TASK GOAL >> Go through the data below and report how many lines contain "depth"; the reply holds only that number.

RECORDS FOR THIS TASK >>
^^^^^^^^^^^^^^^^
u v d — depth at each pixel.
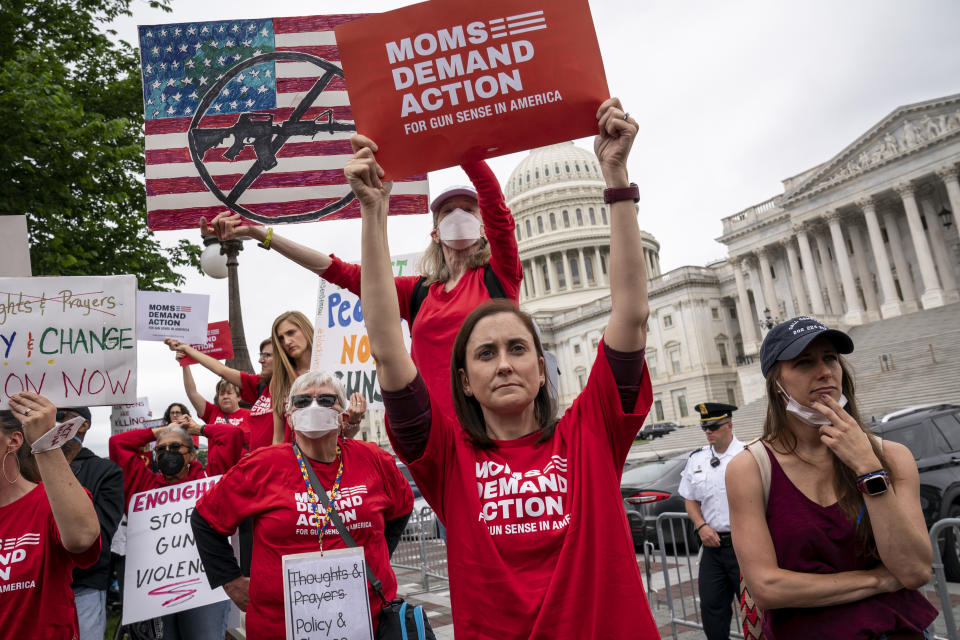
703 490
^^^^^^^^^^^^^^^^
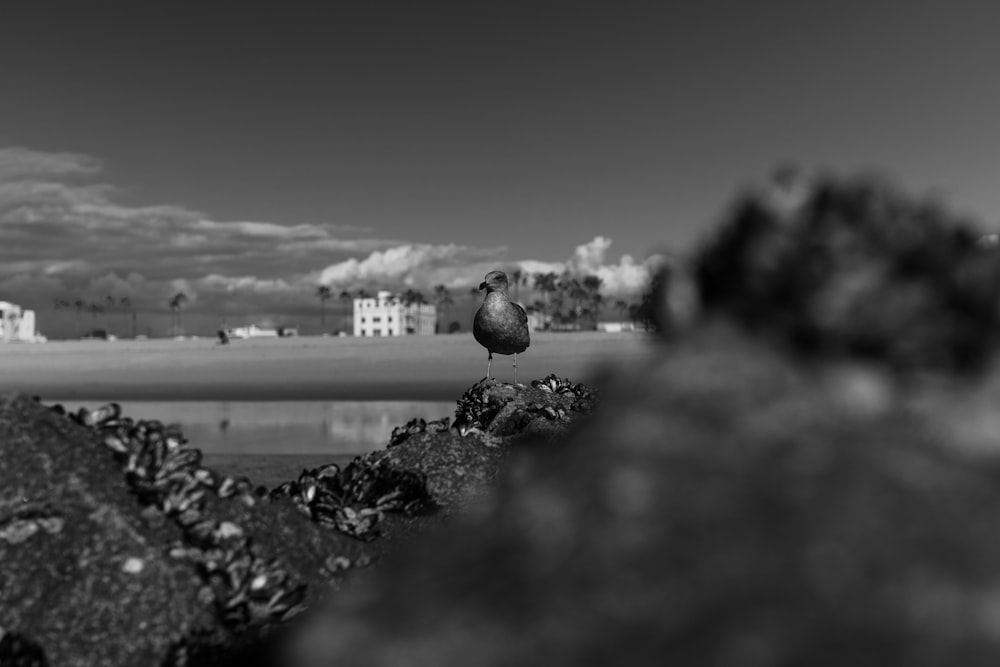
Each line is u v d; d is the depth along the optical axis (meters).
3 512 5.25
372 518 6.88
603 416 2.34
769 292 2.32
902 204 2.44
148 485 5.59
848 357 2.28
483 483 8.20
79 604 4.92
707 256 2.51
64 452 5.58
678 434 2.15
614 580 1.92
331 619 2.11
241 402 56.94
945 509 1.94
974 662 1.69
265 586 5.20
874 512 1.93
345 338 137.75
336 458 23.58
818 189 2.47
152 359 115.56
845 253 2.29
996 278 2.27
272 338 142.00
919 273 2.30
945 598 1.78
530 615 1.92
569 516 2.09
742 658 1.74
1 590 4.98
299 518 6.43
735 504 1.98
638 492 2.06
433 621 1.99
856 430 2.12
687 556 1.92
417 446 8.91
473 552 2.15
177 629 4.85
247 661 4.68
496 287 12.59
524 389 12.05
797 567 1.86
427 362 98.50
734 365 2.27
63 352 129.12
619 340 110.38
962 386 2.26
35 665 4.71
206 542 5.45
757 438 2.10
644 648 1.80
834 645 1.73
^^^^^^^^^^^^^^^^
EXERCISE SOLUTION >> 2